**How to complete this task**
Any image found in the entries is to be skipped; the rest is returned word for word.

**Given information**

————

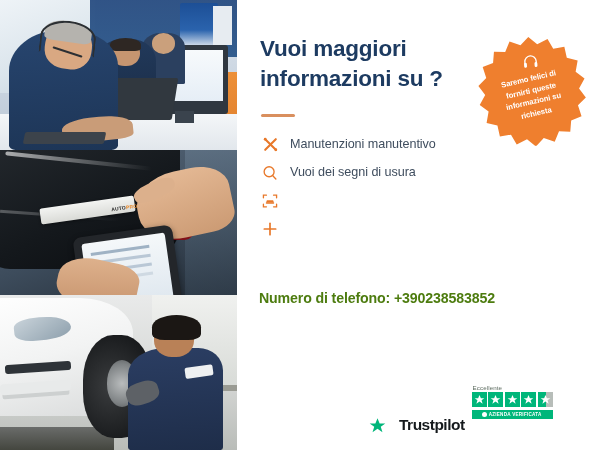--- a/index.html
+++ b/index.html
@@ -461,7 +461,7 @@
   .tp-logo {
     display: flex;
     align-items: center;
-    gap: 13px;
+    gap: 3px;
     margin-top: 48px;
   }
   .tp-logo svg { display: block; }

————

**Problem solution**
--- a/index.html
+++ b/index.html
@@ -461,7 +461,7 @@
   .tp-logo {
     display: flex;
     align-items: center;
-    gap: 13px;
+    gap: 3px;
     margin-top: 48px;
   }
   .tp-logo svg { display: block; }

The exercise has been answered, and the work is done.